Task to complete => Copy the rows below word for word, from the very first line through the line containing "sub-region: Regierungsbezirk Darmstadt", with both ends included.

###

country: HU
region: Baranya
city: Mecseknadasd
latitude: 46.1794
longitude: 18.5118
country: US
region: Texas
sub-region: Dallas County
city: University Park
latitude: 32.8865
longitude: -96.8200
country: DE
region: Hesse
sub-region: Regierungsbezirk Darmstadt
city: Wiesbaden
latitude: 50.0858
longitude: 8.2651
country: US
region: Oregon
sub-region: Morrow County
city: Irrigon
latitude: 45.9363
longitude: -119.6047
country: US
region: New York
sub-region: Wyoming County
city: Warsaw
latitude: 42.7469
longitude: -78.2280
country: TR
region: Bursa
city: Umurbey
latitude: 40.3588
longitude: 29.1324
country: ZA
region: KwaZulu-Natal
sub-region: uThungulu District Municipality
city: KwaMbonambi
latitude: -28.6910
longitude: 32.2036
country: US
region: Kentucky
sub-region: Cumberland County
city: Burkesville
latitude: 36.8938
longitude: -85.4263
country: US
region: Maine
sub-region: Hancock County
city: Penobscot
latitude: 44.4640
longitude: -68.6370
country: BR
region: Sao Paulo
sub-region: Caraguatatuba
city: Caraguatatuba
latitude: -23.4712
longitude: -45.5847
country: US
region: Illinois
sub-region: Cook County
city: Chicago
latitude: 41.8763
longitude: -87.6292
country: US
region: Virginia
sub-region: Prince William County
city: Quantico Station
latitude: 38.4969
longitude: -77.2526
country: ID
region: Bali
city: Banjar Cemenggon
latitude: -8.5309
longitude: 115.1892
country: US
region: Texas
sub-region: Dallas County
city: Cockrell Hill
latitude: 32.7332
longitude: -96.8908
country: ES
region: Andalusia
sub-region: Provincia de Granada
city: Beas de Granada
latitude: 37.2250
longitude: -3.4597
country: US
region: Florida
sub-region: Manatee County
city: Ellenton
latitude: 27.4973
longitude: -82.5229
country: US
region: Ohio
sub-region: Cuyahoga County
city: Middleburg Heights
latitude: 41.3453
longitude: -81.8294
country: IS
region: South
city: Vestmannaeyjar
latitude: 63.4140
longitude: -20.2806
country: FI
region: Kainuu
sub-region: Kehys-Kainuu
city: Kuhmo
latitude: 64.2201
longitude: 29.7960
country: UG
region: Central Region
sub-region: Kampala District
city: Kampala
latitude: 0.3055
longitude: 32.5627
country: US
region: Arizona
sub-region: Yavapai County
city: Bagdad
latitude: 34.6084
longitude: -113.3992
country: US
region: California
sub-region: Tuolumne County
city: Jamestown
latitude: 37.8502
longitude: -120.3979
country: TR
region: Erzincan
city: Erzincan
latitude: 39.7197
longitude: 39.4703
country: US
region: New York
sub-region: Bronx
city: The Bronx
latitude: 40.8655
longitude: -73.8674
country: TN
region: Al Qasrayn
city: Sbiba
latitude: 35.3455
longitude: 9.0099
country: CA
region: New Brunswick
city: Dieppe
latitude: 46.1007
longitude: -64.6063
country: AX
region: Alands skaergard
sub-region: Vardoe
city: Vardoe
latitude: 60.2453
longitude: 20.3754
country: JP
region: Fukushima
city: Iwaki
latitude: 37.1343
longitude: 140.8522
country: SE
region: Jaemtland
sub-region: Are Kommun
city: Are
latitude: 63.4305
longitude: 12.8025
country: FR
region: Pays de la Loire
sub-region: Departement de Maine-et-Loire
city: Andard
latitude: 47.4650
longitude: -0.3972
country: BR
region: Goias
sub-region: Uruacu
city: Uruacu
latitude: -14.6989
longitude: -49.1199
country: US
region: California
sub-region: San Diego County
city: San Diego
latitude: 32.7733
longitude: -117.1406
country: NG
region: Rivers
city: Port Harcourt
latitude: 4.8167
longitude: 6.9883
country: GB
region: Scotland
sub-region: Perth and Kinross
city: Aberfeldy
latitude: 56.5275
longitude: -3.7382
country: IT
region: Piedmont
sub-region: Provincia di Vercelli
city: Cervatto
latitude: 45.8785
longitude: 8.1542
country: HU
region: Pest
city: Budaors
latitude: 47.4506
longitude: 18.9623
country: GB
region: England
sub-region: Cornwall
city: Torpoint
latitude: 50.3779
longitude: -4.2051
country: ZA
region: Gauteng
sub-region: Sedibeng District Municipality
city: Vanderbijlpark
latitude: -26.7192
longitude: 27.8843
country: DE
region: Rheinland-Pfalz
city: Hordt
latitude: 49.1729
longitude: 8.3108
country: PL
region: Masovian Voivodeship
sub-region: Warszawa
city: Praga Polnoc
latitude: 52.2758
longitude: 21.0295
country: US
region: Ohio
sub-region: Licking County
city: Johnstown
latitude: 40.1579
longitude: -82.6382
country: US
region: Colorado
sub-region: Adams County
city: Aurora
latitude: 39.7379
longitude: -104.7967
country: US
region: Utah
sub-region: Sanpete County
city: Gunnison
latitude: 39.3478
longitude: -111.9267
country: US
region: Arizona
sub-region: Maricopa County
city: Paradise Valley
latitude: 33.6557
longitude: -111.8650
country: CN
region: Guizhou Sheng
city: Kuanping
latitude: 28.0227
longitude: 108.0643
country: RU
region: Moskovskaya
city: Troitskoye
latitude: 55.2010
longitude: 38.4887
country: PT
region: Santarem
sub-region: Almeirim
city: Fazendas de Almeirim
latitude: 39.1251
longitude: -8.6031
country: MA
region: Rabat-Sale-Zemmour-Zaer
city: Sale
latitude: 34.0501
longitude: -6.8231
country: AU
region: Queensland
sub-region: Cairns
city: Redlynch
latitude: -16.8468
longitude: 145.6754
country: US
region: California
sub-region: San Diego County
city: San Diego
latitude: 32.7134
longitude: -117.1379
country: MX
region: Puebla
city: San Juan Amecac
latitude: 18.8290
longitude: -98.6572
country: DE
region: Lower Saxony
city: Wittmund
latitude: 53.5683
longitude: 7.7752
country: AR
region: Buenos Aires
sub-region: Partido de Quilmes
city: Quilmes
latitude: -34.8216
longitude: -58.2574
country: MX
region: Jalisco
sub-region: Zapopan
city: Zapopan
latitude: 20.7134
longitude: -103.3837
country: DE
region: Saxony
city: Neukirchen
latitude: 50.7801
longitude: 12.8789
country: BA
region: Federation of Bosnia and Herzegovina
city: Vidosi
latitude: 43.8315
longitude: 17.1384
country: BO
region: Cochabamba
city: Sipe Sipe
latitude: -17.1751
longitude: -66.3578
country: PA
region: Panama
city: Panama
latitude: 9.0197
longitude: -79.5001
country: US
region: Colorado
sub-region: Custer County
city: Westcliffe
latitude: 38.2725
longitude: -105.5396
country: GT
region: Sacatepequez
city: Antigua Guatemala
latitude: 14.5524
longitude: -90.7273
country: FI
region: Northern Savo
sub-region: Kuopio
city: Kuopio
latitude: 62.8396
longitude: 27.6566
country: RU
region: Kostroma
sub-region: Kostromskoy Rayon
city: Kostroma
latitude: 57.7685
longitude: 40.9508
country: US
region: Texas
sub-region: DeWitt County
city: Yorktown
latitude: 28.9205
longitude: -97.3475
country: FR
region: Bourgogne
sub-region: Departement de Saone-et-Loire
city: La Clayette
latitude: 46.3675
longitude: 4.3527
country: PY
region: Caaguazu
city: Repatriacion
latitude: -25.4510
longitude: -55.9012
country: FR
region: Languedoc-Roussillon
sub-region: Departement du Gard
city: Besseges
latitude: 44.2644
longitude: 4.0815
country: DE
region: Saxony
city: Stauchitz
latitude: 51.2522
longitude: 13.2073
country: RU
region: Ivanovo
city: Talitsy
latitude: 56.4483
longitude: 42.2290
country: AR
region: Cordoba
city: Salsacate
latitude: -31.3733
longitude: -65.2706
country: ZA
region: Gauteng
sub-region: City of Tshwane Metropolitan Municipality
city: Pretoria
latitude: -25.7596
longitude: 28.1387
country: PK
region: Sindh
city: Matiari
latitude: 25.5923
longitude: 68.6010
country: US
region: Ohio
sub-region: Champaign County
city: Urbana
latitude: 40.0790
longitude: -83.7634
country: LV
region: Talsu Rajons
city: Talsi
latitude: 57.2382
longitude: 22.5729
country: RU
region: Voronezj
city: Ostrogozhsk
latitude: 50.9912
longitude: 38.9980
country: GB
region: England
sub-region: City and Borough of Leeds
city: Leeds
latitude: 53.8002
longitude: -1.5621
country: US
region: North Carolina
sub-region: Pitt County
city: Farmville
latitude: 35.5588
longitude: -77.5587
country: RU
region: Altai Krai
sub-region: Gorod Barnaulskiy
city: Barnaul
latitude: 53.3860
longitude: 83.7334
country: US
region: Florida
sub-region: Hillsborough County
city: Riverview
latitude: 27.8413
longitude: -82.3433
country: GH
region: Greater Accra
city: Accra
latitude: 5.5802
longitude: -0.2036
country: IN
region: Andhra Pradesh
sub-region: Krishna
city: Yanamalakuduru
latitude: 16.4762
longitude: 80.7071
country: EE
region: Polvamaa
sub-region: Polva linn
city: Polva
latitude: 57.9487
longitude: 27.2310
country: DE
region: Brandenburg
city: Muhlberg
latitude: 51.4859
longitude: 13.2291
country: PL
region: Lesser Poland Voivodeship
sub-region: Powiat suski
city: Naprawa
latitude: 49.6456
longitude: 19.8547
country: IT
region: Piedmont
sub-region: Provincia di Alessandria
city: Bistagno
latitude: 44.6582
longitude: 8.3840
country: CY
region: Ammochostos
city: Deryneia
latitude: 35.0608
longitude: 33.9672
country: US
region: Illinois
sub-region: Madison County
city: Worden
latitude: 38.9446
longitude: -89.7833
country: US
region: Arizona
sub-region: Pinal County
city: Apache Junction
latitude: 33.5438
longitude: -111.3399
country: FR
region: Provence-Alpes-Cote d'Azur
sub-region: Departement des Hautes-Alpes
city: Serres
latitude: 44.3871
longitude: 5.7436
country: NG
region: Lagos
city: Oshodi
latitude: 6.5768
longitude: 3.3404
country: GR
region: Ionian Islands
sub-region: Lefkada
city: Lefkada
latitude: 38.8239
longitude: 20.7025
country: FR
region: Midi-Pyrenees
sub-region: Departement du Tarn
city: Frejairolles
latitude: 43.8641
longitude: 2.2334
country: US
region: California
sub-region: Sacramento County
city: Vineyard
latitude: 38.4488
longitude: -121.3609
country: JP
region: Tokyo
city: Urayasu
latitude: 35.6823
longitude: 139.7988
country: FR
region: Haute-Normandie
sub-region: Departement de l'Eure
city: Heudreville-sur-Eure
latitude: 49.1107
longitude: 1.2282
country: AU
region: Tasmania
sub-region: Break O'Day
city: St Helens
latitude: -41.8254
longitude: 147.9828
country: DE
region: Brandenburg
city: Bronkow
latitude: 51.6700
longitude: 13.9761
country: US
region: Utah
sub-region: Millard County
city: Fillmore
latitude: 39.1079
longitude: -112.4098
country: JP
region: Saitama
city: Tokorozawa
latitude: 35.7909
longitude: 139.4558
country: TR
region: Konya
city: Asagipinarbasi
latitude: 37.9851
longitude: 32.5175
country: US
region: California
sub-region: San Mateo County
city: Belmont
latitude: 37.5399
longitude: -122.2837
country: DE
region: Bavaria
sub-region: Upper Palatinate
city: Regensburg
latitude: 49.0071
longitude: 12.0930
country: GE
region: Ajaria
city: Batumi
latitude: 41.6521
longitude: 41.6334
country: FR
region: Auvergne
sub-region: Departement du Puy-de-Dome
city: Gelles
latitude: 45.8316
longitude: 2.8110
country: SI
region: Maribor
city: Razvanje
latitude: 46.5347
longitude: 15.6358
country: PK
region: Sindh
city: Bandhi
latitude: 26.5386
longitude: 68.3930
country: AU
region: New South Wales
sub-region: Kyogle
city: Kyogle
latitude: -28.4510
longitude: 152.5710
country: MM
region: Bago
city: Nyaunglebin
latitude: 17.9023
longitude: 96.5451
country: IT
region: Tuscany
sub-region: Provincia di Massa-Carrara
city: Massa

###

Exercise result =>
country: HU
region: Baranya
city: Mecseknadasd
latitude: 46.1794
longitude: 18.5118
country: US
region: Texas
sub-region: Dallas County
city: University Park
latitude: 32.8865
longitude: -96.8200
country: DE
region: Hesse
sub-region: Regierungsbezirk Darmstadt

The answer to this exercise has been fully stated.